If you have an operation that involves a large number of variable_set() - for example rebuilding css and js aggregation with a large number of bundles - #886488: Add stampede protection for css and js aggregation, or a failing drupal_http_request() due to a third party service going down, #959620: drupal_http_request() can lead to variable_set() stampede, then this happens:
* Process 1 calls variable_set(), clears the cache.
* Process 2 acquires a lock, starts to rebuild the cache.
* Processes 3-200 all get a cache miss and fail to acquire the lock - since this is variable_initialize() that's for every single request to the site - cached pages, imagecache generation, you name it.
* Process 2 frees the lock after 100ms or so.
* Process 4 acquires the lock since it wants to do a variable_set() again.
* process 5-200 are still waiting.
* Despite load being low, apache runs out of spare threads, connections get backed up etc.
Proposed solution
Since the variable cache is a single array that includes lots of stuff that is rarely used, it is a good candidate for DrupalCacheArray. This has the following benefits:
- variables that are stale in the database or only requested very rarely don't get put into the cache item.

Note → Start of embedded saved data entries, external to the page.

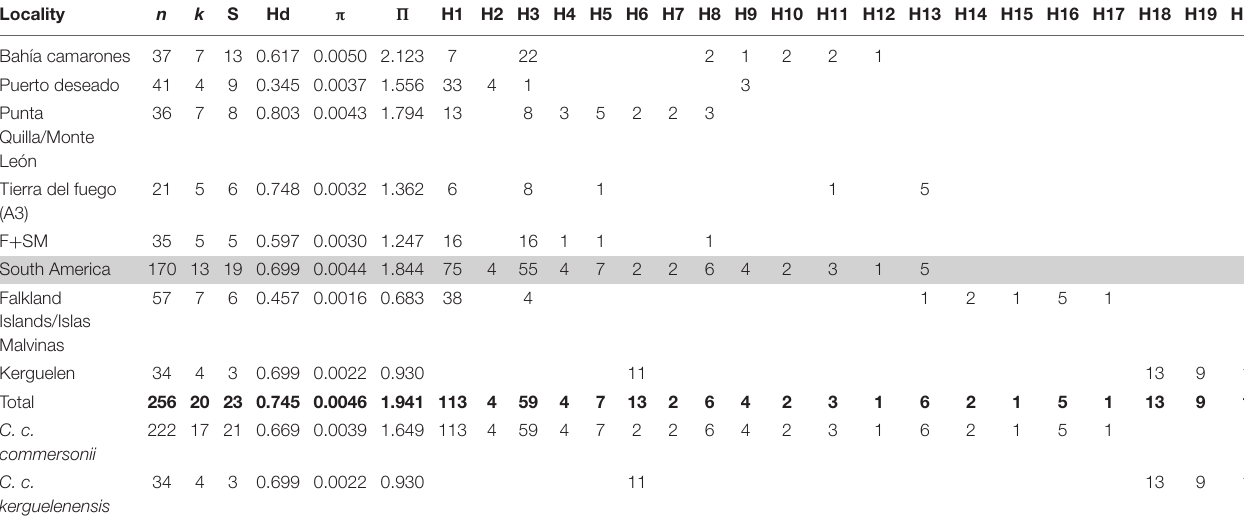
The average values for continental South America are presented in gray. Bold values indicate the total value of each column.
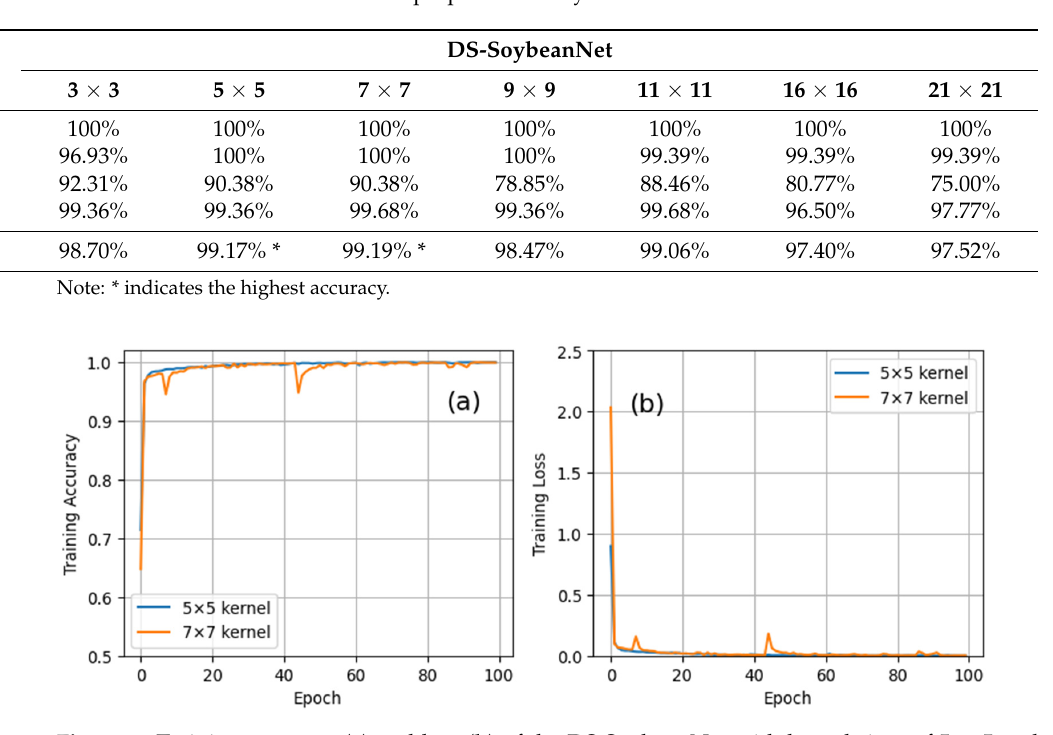
Figure 5. Training accuracy ( a ) and loss ( b ) of the DS-SoybeanNet with kernel sizes of 5 × 5 and 7 × 7.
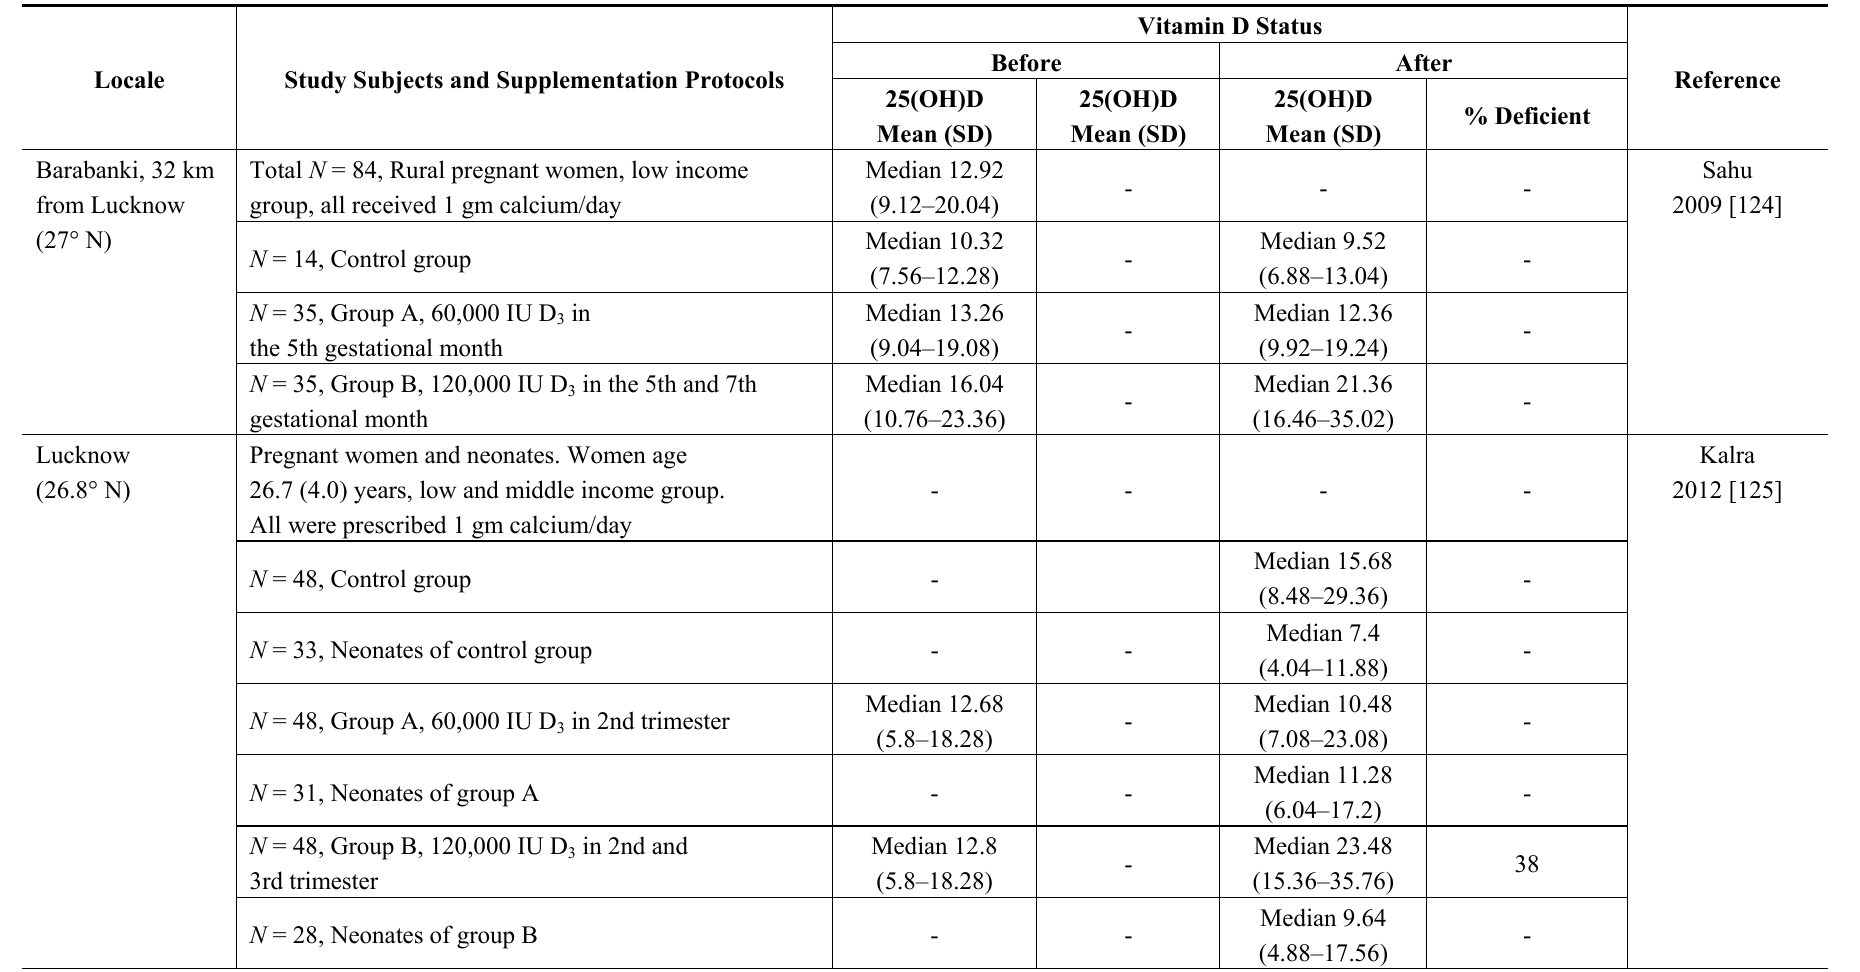
Table 3. Vitamin D supplementation studies in ostensibly healthy Indians. All 25(OH)D values have been shown in ng/mL. To convert from nM to ng/mL, nM values were divided by (2.5). Vitamin D deficiency is defined as 25(OH)D < 20 ng/mL, insufficiency as 20–29 ng/mL and sufficiency as ≥ 30 ng/mL. ‡ Information available from the abstract of the article. D elemental calcium. Age of the subjects is in mean age (SD) years, unless otherwise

- there is no longer a need for a global read lock on the site (however we add a write lock for writes to reduce race condition windows - something that does not exist in core now).
- The variable cache is converted to write-through - so there is no need to do a full rebuild each time there is a cache clear.
- Because DrupalCacheArray builds up the cache object over time, the first few requests can issue a dozen or three small database queries instead of waiting for a massive db_query() and unserialization of hundreds or thousands of items before they're able to complete, which should reduce performance spikes on cold starts (with the trade off of some extra writes to the cache as it gets built).